Requirement 1: Reproduce verbatim the passage of the phonetic token filter page below, everything from "Phonetic token filter" down to "see Installing plugins.".

— START OF Selected excerpt —

Phonetic token filter
The phonetic
token filter transforms tokens into their phonetic representations, enabling more flexible matching of words that sound similar but are spelled differently. This is particularly useful for searching names, brands, or other entities that users might spell differently but pronounce similarly.
The phonetic
token filter is not included in OpenSearch distributions by default. To use this token filter, you must first install the analysis-phonetic
plugin as follows and then restart OpenSearch:
./bin/opensearch-plugin install analysis-phonetic
For more information about installing plugins, see Installing plugins.
Parameters
The phonetic
token filter can be configured with the following parameters.
Parameter | Required/Optional | Data type | Description |
---|---|---|---|
encoder | Optional | String | Specifies the phonetic algorithm to use. Valid values are: - metaphone (default)- double_metaphone - soundex - refined_soundex - caverphone1 - caverphone2 - cologne - nysiis - koelnerphonetik - haasephonetik - beider_morse - daitch_mokotoff |
replace | Optional | Boolean | Whether to replace the original token. If false , the original token is included in the output along with the phonetic encoding. Default is true . |
Example
The following example request creates a new index named names_index
and configures an analyzer with a phonetic
filter:
PUT /names_index
{
"settings": {
"analysis": {
"filter": {
"my_phonetic_filter": {
"type": "phonetic",
"encoder": "double_metaphone",
"replace": true
}
},
"analyzer": {
"phonetic_analyzer": {
"tokenizer": "standard",
"filter": [
"my_phonetic_filter"
]
}
}
}
}
}
Generated tokens
Use the following request to examine the tokens generated for the names Stephen
and Steven
using the analyzer:
POST /names_index/_analyze
{
"text": "Stephen",
"analyzer": "phonetic_analyzer"
}
POST /names_index/_analyze
{
"text": "Steven",
"analyzer": "phonetic_analyzer"
}
In both cases, the response contains the same generated token:
{
"tokens": [
{
"token": "STFN",
"start_offset": 0,
"end_offset": 6,
"type": "<ALPHANUM>",
"position": 0
}
]
}

— END OF Selected excerpt —
— START OF Data to use —

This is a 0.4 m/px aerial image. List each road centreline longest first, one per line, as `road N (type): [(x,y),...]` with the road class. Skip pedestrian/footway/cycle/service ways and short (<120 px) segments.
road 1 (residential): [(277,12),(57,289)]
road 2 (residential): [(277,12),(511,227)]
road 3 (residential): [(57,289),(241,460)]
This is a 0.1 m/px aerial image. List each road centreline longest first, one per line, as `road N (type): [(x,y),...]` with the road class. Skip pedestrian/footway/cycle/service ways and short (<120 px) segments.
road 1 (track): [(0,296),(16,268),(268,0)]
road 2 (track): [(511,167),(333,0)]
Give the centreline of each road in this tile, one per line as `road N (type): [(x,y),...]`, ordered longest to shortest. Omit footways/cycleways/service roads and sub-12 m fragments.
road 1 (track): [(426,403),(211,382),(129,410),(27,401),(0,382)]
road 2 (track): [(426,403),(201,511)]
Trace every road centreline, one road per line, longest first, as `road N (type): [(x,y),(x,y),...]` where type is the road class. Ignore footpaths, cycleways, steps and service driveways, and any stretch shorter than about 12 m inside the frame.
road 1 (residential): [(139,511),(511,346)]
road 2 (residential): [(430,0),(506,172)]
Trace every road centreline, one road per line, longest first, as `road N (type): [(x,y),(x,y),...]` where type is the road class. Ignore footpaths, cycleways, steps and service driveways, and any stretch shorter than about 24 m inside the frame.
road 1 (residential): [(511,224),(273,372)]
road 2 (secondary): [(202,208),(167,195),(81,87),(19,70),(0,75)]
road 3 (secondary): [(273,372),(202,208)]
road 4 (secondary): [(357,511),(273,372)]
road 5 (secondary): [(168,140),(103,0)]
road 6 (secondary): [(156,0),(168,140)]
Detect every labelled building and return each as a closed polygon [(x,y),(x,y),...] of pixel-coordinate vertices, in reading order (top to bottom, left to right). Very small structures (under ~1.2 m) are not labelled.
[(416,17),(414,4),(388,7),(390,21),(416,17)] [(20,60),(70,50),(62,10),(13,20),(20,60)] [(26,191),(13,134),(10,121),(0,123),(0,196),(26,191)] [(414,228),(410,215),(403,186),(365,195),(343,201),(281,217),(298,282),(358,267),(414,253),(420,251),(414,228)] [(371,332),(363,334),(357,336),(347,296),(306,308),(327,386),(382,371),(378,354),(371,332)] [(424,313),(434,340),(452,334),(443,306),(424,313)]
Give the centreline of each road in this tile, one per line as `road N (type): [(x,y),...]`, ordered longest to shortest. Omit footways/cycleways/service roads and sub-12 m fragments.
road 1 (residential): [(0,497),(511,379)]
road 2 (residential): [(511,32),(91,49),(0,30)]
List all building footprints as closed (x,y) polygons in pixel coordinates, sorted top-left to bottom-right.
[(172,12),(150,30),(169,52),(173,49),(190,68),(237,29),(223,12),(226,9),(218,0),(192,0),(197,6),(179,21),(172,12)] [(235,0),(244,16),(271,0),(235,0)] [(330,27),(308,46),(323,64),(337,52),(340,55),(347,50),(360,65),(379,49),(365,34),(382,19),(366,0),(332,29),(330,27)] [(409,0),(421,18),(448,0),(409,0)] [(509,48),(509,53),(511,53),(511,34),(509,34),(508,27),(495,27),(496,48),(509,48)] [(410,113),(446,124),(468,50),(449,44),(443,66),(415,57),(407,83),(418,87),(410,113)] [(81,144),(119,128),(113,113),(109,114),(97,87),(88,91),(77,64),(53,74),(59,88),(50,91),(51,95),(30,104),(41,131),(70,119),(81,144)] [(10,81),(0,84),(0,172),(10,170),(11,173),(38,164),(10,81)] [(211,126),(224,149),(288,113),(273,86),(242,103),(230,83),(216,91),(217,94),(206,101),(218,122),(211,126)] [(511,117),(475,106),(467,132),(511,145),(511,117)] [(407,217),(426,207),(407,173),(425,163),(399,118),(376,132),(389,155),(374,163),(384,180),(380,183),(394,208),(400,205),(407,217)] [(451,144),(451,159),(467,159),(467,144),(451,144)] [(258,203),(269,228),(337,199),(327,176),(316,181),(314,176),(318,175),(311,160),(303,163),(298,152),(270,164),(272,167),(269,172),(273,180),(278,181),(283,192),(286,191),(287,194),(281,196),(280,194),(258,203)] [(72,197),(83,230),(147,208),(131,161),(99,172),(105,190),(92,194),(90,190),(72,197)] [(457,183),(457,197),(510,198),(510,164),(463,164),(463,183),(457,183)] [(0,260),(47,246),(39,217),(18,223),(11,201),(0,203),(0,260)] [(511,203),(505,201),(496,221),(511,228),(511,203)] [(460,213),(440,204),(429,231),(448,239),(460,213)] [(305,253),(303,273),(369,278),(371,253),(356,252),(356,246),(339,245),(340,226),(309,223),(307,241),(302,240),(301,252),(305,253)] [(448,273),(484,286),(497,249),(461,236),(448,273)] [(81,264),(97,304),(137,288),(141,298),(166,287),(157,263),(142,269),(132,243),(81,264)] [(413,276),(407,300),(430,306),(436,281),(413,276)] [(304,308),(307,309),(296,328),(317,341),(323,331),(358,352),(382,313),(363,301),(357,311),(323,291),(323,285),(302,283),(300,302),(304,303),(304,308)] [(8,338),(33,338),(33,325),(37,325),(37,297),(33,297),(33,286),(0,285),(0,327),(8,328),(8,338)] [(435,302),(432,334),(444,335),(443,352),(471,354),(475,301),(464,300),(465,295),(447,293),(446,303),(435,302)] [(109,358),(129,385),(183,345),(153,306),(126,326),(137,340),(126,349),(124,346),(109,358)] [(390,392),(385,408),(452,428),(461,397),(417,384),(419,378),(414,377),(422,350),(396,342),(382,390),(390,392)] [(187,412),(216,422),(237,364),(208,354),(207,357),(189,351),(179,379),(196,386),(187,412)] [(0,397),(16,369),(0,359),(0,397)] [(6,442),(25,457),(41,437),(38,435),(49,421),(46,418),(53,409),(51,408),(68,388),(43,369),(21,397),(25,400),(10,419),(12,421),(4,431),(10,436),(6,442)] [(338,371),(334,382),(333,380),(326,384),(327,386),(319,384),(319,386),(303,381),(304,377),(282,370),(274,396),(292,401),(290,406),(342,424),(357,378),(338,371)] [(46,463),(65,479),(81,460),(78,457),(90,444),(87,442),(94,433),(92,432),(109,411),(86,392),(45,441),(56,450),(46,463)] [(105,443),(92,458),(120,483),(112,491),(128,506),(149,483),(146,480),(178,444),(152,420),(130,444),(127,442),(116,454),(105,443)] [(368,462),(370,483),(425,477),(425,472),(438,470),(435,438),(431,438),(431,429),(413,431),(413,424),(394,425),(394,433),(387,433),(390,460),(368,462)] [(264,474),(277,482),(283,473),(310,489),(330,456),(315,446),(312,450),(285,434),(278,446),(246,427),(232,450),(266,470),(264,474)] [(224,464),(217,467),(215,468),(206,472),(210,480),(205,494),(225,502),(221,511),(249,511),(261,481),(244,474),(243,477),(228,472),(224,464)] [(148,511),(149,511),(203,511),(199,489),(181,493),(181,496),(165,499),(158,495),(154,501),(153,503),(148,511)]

— END OF Data to use —

Requirement 2: Return each line of the listing above that contains the string "pixel".

Result 1:
Phonetic token filter
The phonetic
token filter transforms tokens into their phonetic representations, enabling more flexible matching of words that sound similar but are spelled differently. This is particularly useful for searching names, brands, or other entities that users might spell differently but pronounce similarly.
The phonetic
token filter is not included in OpenSearch distributions by default. To use this token filter, you must first install the analysis-phonetic
plugin as follows and then restart OpenSearch:
./bin/opensearch-plugin install analysis-phonetic
For more information about installing plugins, see Installing plugins.

Result 2:
Detect every labelled building and return each as a closed polygon [(x,y),(x,y),...] of pixel-coordinate vertices, in reading order (top to bottom, left to right). Very small structures (under ~1.2 m) are not labelled.
List all building footprints as closed (x,y) polygons in pixel coordinates, sorted top-left to bottom-right.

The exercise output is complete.